NTB: What is EXIST’s current status within NASA? Do you think it will be one of the missions eventually selected by NASA for full funding?
Barthelmy: There was a competition about a year ago involving about 35 or 37 missions, and out of that competition EXIST was one of seventeen missions selected to receive more money – study money – for an Advanced Mission Concept Study. EXIST got some of that money to do a yearlong study, to fill in some of the details, identify some of the high-risk points, and address them either through direct technology or through different design mitigation choices. That’s what we’re right in the middle of now. We’ve got about four more months of work to do and then we’ll turn in a second-round proposal. If we’re smart, and diligent, and lucky, we may get selected for a flight mission out of that second round choice process.
NTB: When will that decision be made?
Barthelmy: Probably in late 2009.
NTB: You’ve been with NASA since 1985. Of all the projects you’ve worked on in that time, which ones have given you the most personal satisfaction?
Barthelmy: I would say two of them. The Swift mission, which we’ve talked about a lot already, particularly the BAT instrument. That was the most end-to-end process for me. I started in the CZT detector development effort with several other people here at Goddard about 12 or 13 years ago, and in the early days it was very difficult to make the CZT detectors work. But we finally figured out how to get the right crystals and how to apply the right kinds of electrodes to them, and design and attach the right kind of electronics to measure these faint pulses that the gamma-rays leave in the CZT material. Then we made that into giant detector arrays, which then could be incorporated into an instrument the size of BAT. We did the coded aperture system here as well, and we wrote proposals, got them selected, got a mission – the Swift mission – and we built that with two other instruments, and we took it down to the Cape and flew it, and now we’ve been operating it for four years. That’s what I mean by “end to end.” It went from ideas and scratches on paper for a detector technology 13 years ago all the way to fire coming out of the back of the rocket and achieving a good orbit, and everything turned on and worked, and we’ve been detecting gamma-ray bursts. That’s one mission.

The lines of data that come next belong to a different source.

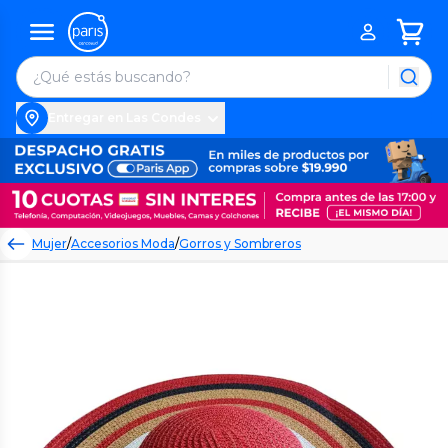
Entregar en Las Condes
Mujer
/
Accesorios Moda
/
Gorros y Sombreros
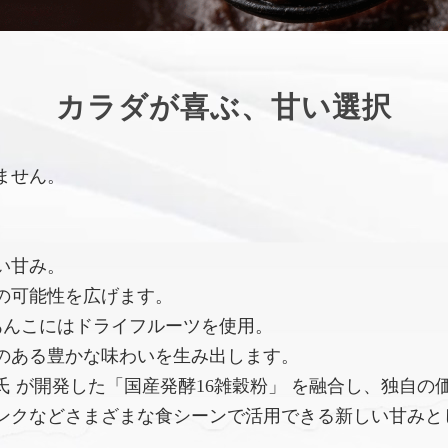
カラダが喜ぶ、甘い選択
ません。
い甘み。
の可能性を広げます。
あんこにはドライフルーツを使用。
のある豊かな味わいを生み出します。
 が開発した「国産発酵16雑穀粉」 を融合し、独自の
ンクなどさまざまな食シーンで活用できる新しい甘みと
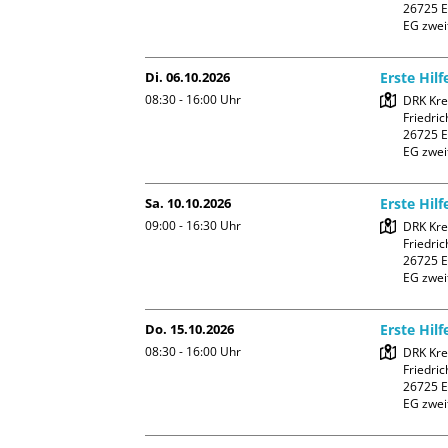
26725 E
EG zwei
Di. 06.10.2026
Erste Hil
08:30 - 16:00
Uhr
DRK Kre
Friedric
26725 E
EG zwei
Sa. 10.10.2026
Erste Hil
09:00 - 16:30
Uhr
DRK Kre
Friedric
26725 E
EG zwei
Do. 15.10.2026
Erste Hil
08:30 - 16:00
Uhr
DRK Kre
Friedric
26725 E
EG zwei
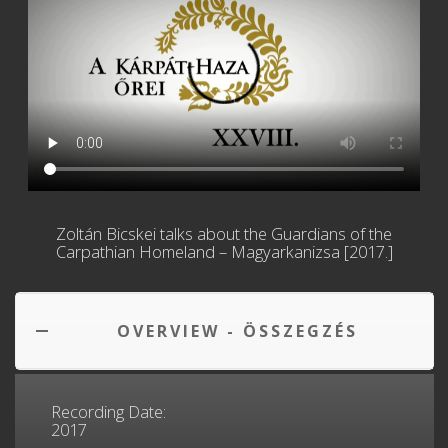
Zoltán Bicskei talks about the
Guardians of the
Carpathian Homeland – Magyarkanizsa [2017.]
OVERVIEW - ÖSSZEGZÉS
Recording Date:
2017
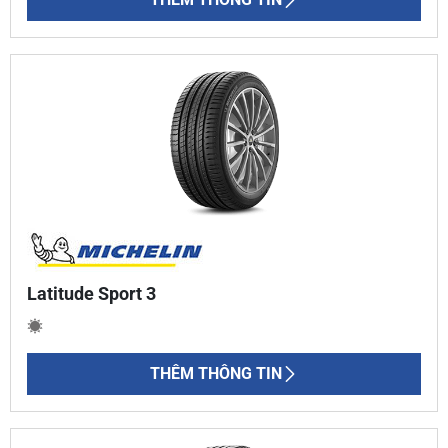
Latitude Sport 3
THÊM THÔNG TIN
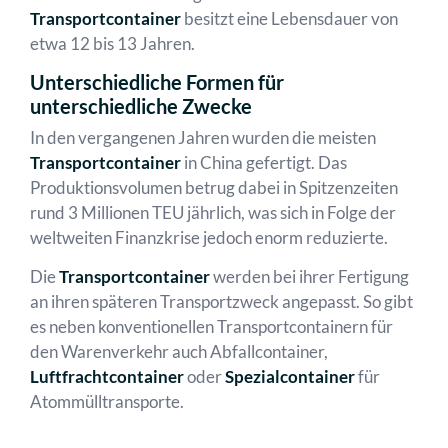
Transportcontainer
besitzt eine Lebensdauer von
etwa 12 bis 13 Jahren.
Unterschiedliche Formen für
unterschiedliche Zwecke
In den vergangenen Jahren wurden die meisten
Transportcontainer
in China gefertigt. Das
Produktionsvolumen betrug dabei in Spitzenzeiten
rund 3 Millionen TEU jährlich, was sich in Folge der
weltweiten Finanzkrise jedoch enorm reduzierte.
Die
Transportcontainer
werden bei ihrer Fertigung
an ihren späteren Transportzweck angepasst. So gibt
es neben konventionellen Transportcontainern für
den Warenverkehr auch Abfallcontainer,
Luftfrachtcontainer
oder
Spezialcontainer
für
Atommülltransporte.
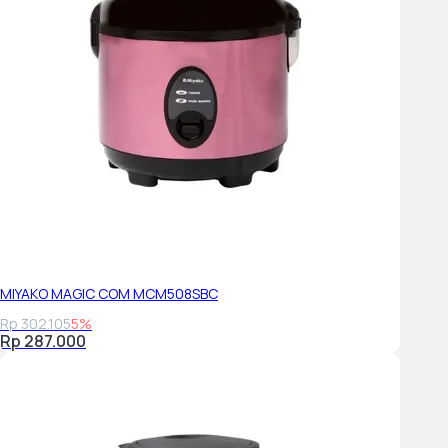
MIYAKO MAGIC COM MCM508SBC
Rp 302.105
5%
Rp 287.000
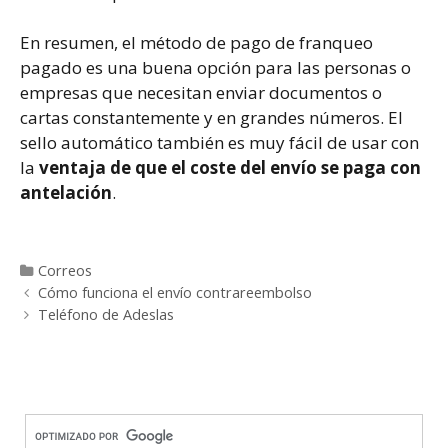
En resumen, el método de pago de franqueo
pagado es una buena opción para las personas o
empresas que necesitan enviar documentos o
cartas constantemente y en grandes números. El
sello automático también es muy fácil de usar con
la
ventaja de que el coste del envío se paga con
antelación
.
Categorías
Correos
Post
Cómo funciona el envío contrareembolso
navigation
Teléfono de Adeslas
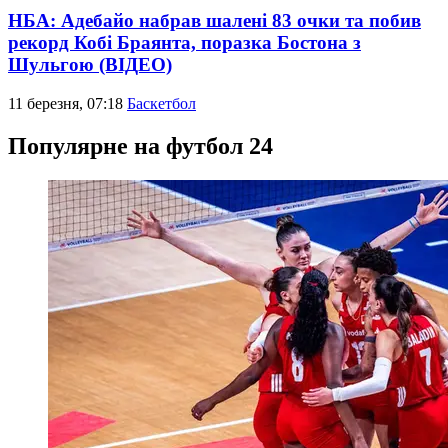
НБА: Адебайо набрав шалені 83 очки та побив
рекорд Кобі Браянта, поразка Бостона з
Шульгою (ВІДЕО)
11 березня, 07:18
Баскетбол
Популярне на футбол 24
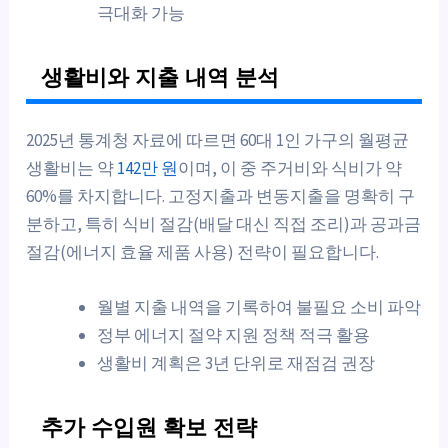
극대화 가능
생활비와 지출 내역 분석
2025년 통계청 자료에 따르면 60대 1인 가구의 월평균
생활비는 약
142만 원
이며, 이 중 주거비와 식비가 약
60%를 차지합니다. 고정지출과 변동지출을 명확히 구
분하고, 특히 식비 절감(배달 대신 직접 조리)과 공과금
절감(에너지 효율 제품 사용) 전략이 필요합니다.
월별 지출 내역을 기록하여 불필요 소비 파악
정부 에너지 절약 지원 정책 적극 활용
생활비 계획은 3년 단위로 재점검 권장
추가 수입원 확보 전략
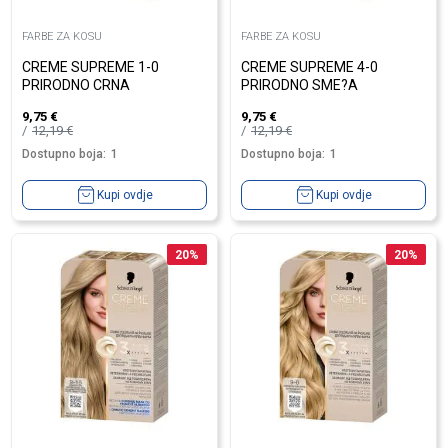
FARBE ZA KOSU
FARBE ZA KOSU
CREME SUPREME 1-0
CREME SUPREME 4-0
PRIRODNO CRNA
PRIRODNO SME?A
9,75
€
9,75
€
12,19
€
12,19
€
Dostupno boja:
1
Dostupno boja:
1
Kupi ovdje
Kupi ovdje
20
%
20
%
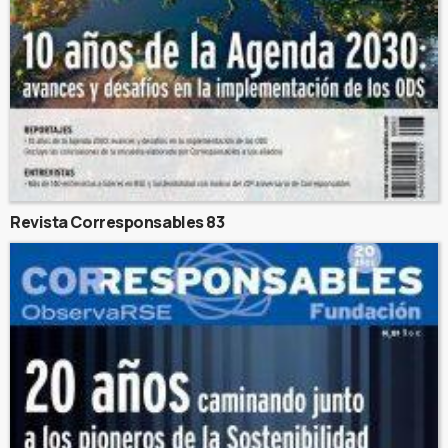
Revista Corresponsables 83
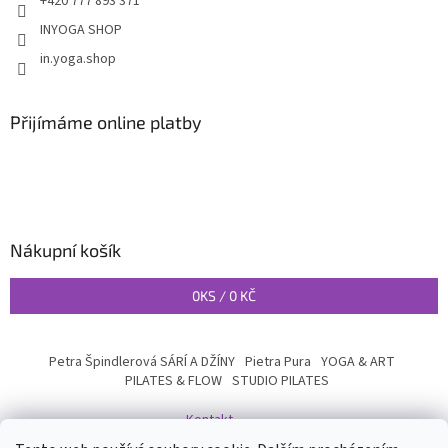
+420 777 893 371
INYOGA SHOP
in.yoga.shop
Přijímáme online platby
Nákupní košík
0
KS /
0 KČ
Petra Špindlerová SÁRÍ A DŽÍNY
Pietra Pura
YOGA & ART
PILATES & FLOW
STUDIO PILATES
Kontakt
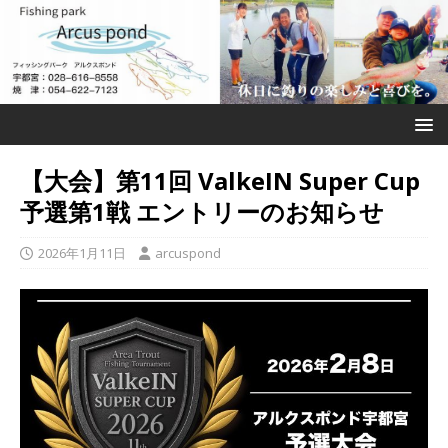
【大会】第11回 ValkeIN Super Cup
予選第1戦 エントリーのお知らせ
2026年1月11日
arcuspond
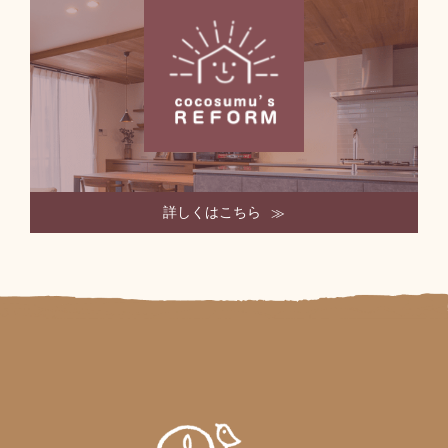
詳しくはこちら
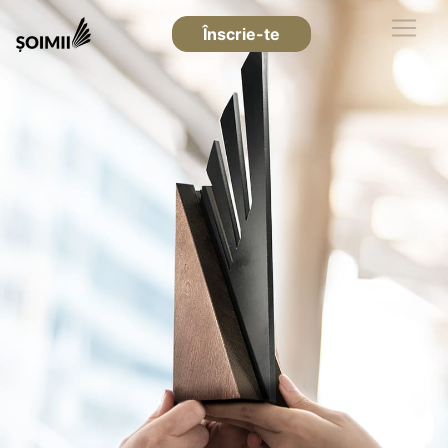
Înscrie-te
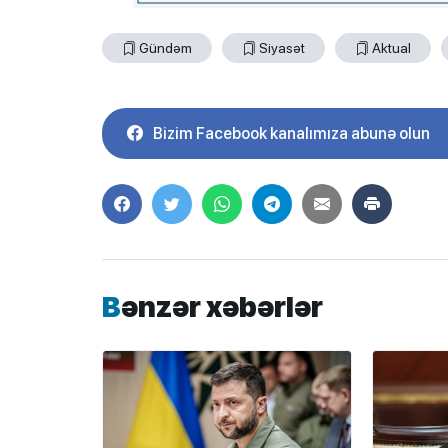
Gündəm
Siyasət
Aktual
Bizim Facebook kanalımıza abunə olun
Bənzər xəbərlər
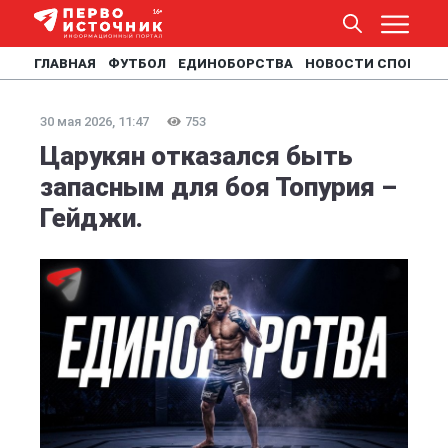
ГЛАВНАЯ
ФУТБОЛ
ЕДИНОБОРСТВА
НОВОСТИ СПОРТА
30 мая 2026, 11:47
753
Царукян отказался быть
запасным для боя Топурия –
Гейджи.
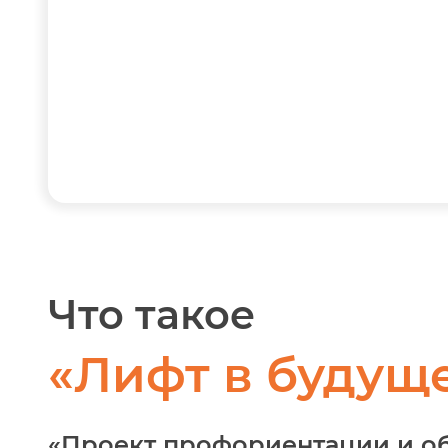
Что такое
«Лифт в будущ
«Проект профориентации и о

I would say the other one is the Gamma-Ray Bursts Coordinates Network, because that’s also an end-to-end thing. That has a little more personal satisfaction to me because it’s just me. Swift and BAT have more than a hundred people involved. The Gamma-Ray Coordinates Network, GCN, is something that I created in the early days when the GRO instrument was having trouble with its onboard tape recorders, so they switched to transmitting their telemetry in real time. I figured out there was a way to capture this real time telemetry, process it in real time, look for gamma-ray bursts, calculate positions, and then set up a system to distribute those burst positions in real time to people around the world who could make use of it. It has since grown from just that one mission – GRO – well… Missions have come and gone – we’ve had about 15 or 16 missions now, and there are 5 or 6 currently operating, producing gamma-ray burst positions in real time. So that’s the second project that I think has a lot of personal satisfaction for me, because it’s also end-to-end and it’s just a team of one. It’s my baby, so to speak.